I recall seeing the race that finally drove Garlitz to move the driver in front of the engine. The other driver in his pairing had an engine explosion so violent that it blew the driver’s cage completely off the car in a huge fireball. Big Daddy got out of his car at the end of the track and sat on the side with his head in his hands. The camera stayed with him for a long time, and he did not move.
Another thing: Warren “Professor” Johnson initiated so many safety changes in the top fuel class that he earned the nickname Professor.
OK, now the flood begins.
I have a 1999 Lexus LS 400, which calls for premium. (It says 91 octane is required, but 87 can be used in a pinch). Anyway, I put a tank of 87 octane in it. I can hear no pinging, even on hill climbing or strong acceleration. I guess this means it’s OK. So, my second question, which probably only one person will actually address, is this: running on regular, will the gas mileage be worse, possibly worse enough to cancel out the savings on gas?
It is really quite simple. Check your miles per gallon with two tanks of 87 and then two tanks of 91 and you will have your actual answer for your vehicle.
This car is not driven much. I am saving it for my son.
There should be very little difference in fuel economy. I think if you very carefully check your mileage over several tanks with the 2 different grades there will be a slight difference depending on driving style. Those with a more spirited driving style will notice a drop in both fuel economy and engine performance. Those with a more conservative approach will notice very little difference.
Just because you don’t hear pinging or knocking doesn’t mean it’s not there, the knock sensors on your engine are sensitive enough to detect and adjust for it far before your ears hear it.
This question reminds me of the discussion here earlier about what happens when you engage the parking brake while driving.

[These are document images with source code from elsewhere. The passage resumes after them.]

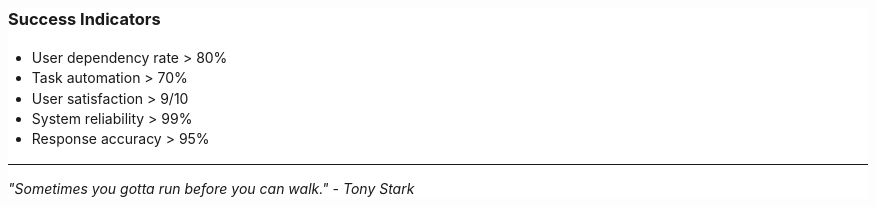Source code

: ### Success Indicators
- User dependency rate > 80%
- Task automation > 70%
- User satisfaction > 9/10
- System reliability > 99%
- Response accuracy > 95%

---

*"Sometimes you gotta run before you can walk." - Tony Stark*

It’s interesting from a mechanical standpoint, but why would you purposely engage the parking brake while driving?
Why would you not just use the premium gas your car requires?
+1 to ase’s post.
I was unable to find out for sure, but I believe the '99 LS400 engine was a 10.5 compression ratio with a turbocharger boost. That would mean it’s prone to unwanted ignition under load when using 87 octane. But that’s also a very well sound insulated (and sound isolated) car, and you can’t rely on your ears as a trustworthy reference. The knock sensor system will compensate to a point, but why take the risk? Prolonged pinging can burn a hole in a piston.
In summary, the slight added cost of premium is very cheap insurance against very expensive engine damage.
And to think years ago the recommended tune up procedures from the car manufacturers said to:
- stand on the running boards while the car was driven under a load, (hood open)
- advance the distributor until you could hear engine knocking
- leave it there as that was the desired timing.